If $f(z)=\sum_{n=0}^\infty a_n z^n$ is a formal power series with complex coefficients, then its Borel transform is defined by $$B(f)(z)=\sum_{n=0}^\infty a_n \tfrac{z^n}{n!}.$$ Suppose that $f$ and $g\neq 0$ are formal power series such that $B(g)$ and $B(fg)$ are entire functions, i.e., analytic for all $z\in \mathbb{C}$. Is it true that $B(f)$ is an entire function?

Answer 1

I think that I was able to prove that it is true. It is enough to prove that if $g(z)=1-(a_1z+a_2 z^2+\cdots)$ and $B(g)$ is entire, then $B(1/g)$ is entire.

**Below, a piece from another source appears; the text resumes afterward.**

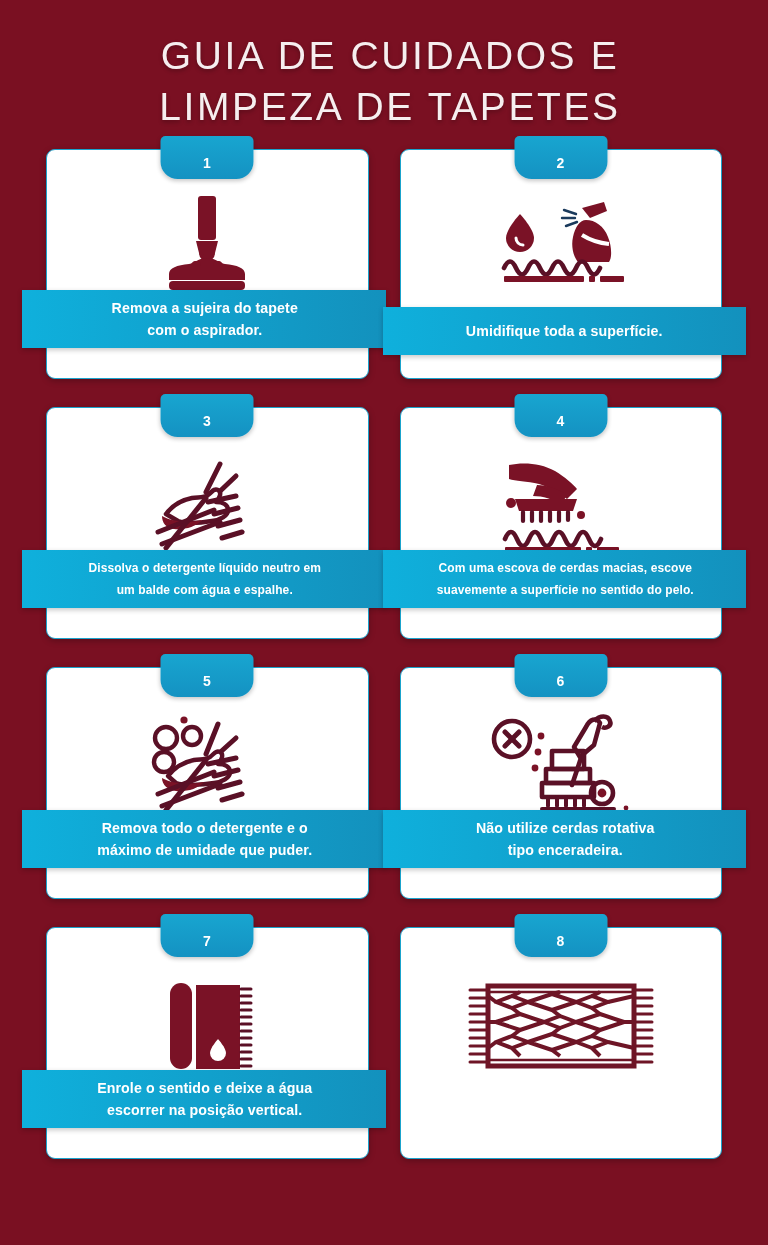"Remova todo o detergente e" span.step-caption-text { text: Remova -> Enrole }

Using a geometric series expansion for $1/g$ we get that $B(1/g)$ can be written as $$ 1+\sum \frac{(a_1 z/1!)^{m_1} (a_2 z^2/2!)^{m_2}\cdots }{m_1! m_2! \cdots} \, \frac{k!\ (1!)^{m_1} (2!)^{m_2}\cdots }{(m_1+2m_2+\cdots)!} $$ where the sum is over all integers $k\geq 1$ and all sequences $(m_1,m_2,\dots)$ of non-negative integers, such that, $m_1+m_2+\cdots =k$. If we prove that the second fraction in the sum is $\leq 1$, then the entire sum can be bounded by $$ \exp\Big( \sum_{k=1}^\infty \frac{|a_k|}{k!}\, |z|^k \Big) $$ which is clearly a finite number for all $z\in \mathbb{C}$, because $B(g)$ is entire. The estimate that it remains to be proved is equivalent to the following fact. Let $n\geq 1$ be an integer and $n=n_1+\cdots +n_k$ be a partition (with $n_i\geq 1$), then $$ n!\geq k! \, n_1!\cdots n_k!. $$ This is easy to prove for each $k$ by induction on $n$. Note that the starting point of the induction is $n=k$, in which case $n_1=\cdots=n_k=1$.